_PAGE EXTRACT_
=======

Omni Radiation and Absorption Enhancement, EQE-Absorptance Product

In the experiments described above, the enhancement of light radiation and absorption by PlaCSH were measured separately and independently. Thus, the experiments provide the first direct experimental proof that the plasmonic nanocavity, PlaCSH-OLED, is excellent in both light radiation and absorption over broad wavelength band and nearly independent of incident angle and polarization (omni radiation/acceptance enhancement) (e.g. both excellent optical antenna and optical absorber). The product of LED's EQE and ambient-light-absorptance (EQE-A), a key figure of merit to a display, is 0.21 (29%×74%) and 0.41 (55%×74%) for the PlaCSH-OLEDs without or with a lens, which is at least 3 fold higher than all previous LEDs.

High Contrast of PlaCSH-OLED

The high light extraction and low ambient light reflection of PlaCSH-OLED lead to a significant enhancement of the contrast, which is defined as:


Contrast=(Lon+Lambient×RL)/(Loff+Lambient×RL)

where Lon and Loff is the luminance of the “on” and “off” state, respectively. Lambient is the ambient luminance, and RL is the luminous reflectance.

=======

_PROBLEM TO WORK ON_
Reproduce the passage on PlaCSH-OLED light radiation, absorption, and contrast word for word, from its first heading through its final sentence.

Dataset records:
=======

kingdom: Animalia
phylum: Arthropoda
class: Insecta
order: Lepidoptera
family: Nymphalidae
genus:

=======

_EXERCISE RESPONSE_
Omni Radiation and Absorption Enhancement, EQE-Absorptance Product

In the experiments described above, the enhancement of light radiation and absorption by PlaCSH were measured separately and independently. Thus, the experiments provide the first direct experimental proof that the plasmonic nanocavity, PlaCSH-OLED, is excellent in both light radiation and absorption over broad wavelength band and nearly independent of incident angle and polarization (omni radiation/acceptance enhancement) (e.g. both excellent optical antenna and optical absorber). The product of LED's EQE and ambient-light-absorptance (EQE-A), a key figure of merit to a display, is 0.21 (29%×74%) and 0.41 (55%×74%) for the PlaCSH-OLEDs without or with a lens, which is at least 3 fold higher than all previous LEDs.

High Contrast of PlaCSH-OLED

The high light extraction and low ambient light reflection of PlaCSH-OLED lead to a significant enhancement of the contrast, which is defined as:


Contrast=(Lon+Lambient×RL)/(Loff+Lambient×RL)

where Lon and Loff is the luminance of the “on” and “off” state, respectively. Lambient is the ambient luminance, and RL is the luminous reflectance.